No mundo ocidental em geral, e nos EUA em particular, passado o sobressalto do “Verão quente”, Portugal assumiu o estatuto de parceiro estável e confiável. 

Num breve ciclo de ultra-atlanticismo, houve mesmo quem se prestasse a assumir um desprestigiante servilismo face a Washington, aquando da invasão americana do Iraque. Agora, importa esquecer, depois de o lembrar, esse triste momento. 

Em termos gerais, pode constatar-se que o sucesso da integração europeia reforçou fortemente a perceção da continuidade do alinhamento ocidental do país – linha permanente que, recordo, liga a ditadura à democracia. A crise ucraniana veio, aliás, a confirmar isso. 

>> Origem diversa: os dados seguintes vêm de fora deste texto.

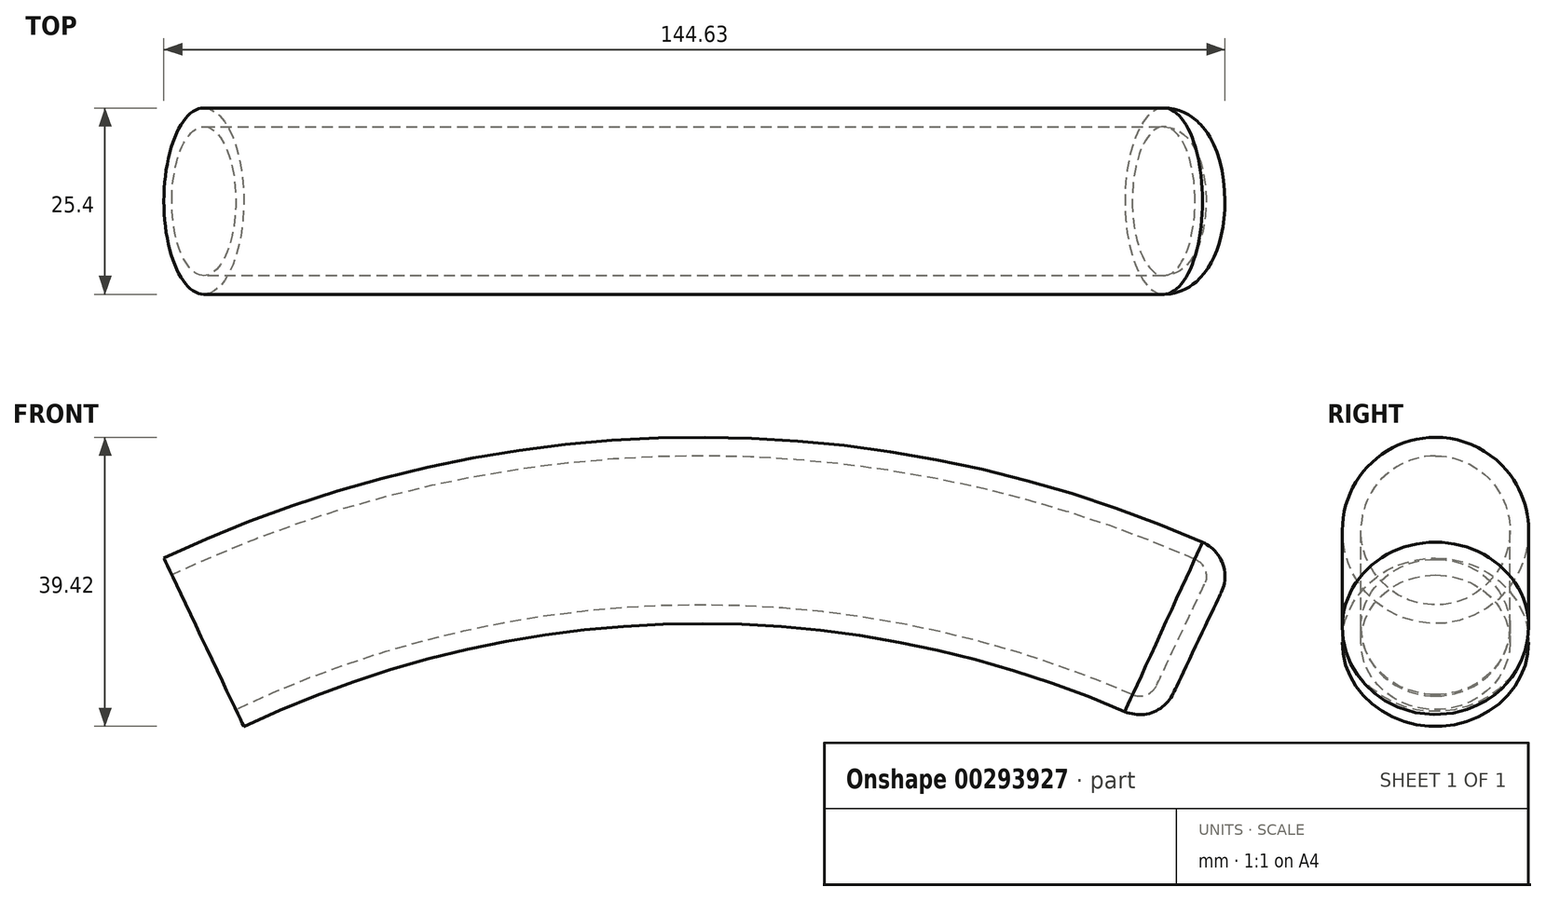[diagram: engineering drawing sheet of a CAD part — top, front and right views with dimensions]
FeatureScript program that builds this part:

Pode ainda afirmar-se, sem o menor exagero, que Portugal, neste último meio século, tem tido um percurso praticamente sem falhas na sua ação no mundo multilateral. 

Graças a seguras presenças no Conselho de Segurança da ONU, onde detém hoje o secretário-geral, até à assunção de responsabilidades em outros fóruns, o nosso país é hoje visto como um prestigiado “honest broker”. 

Além disso, temos o invejável estatuto de ser um Estado previsível, na nossa ação externa. Quero com isto dizer que o mundo sabe onde Portugal está, na generalidade dos grandes dossiês. E isso torna-se muito importante para a imagem do país. 


VIII . 

O país antigo que Portugal é terá condições de deixar de ser, aos olhos dos outros, como foi por muito tempo, um “país velho”? 

Observando a gente que circula pelas nossas ruas, atentando nos nossos que continuam a andar pelo mundo, apreciando a abertura e o crescente cosmopolitismo da nossa cultura, a nossa tolerância e o nosso modo de ser e de acolher, diria que Portugal foi capaz, neste meio século, de dar um importante salto na sua nova modernidade. Ficámos na soleira do possível, longe do desejável, aquém do necessário? Talvez. 

É mesmo provável que o sonho de Salgueiro Maia, ao sair de Santarém, não tenha ficado totalmente cumprido. Nunca saberemos, nem sequer saberemos se cumpri-lo era possível. Pela nossa idiossincrasia nacional, todos tínhamos a certeza de que nunca estaríamos à altura da nossa própria ambição, dessa fasquia de objetivos com que, na nossa terra, se constroem as ilusões e se alimentam as frustrações. 

Chegámos assim onde chegámos. E assim estamos.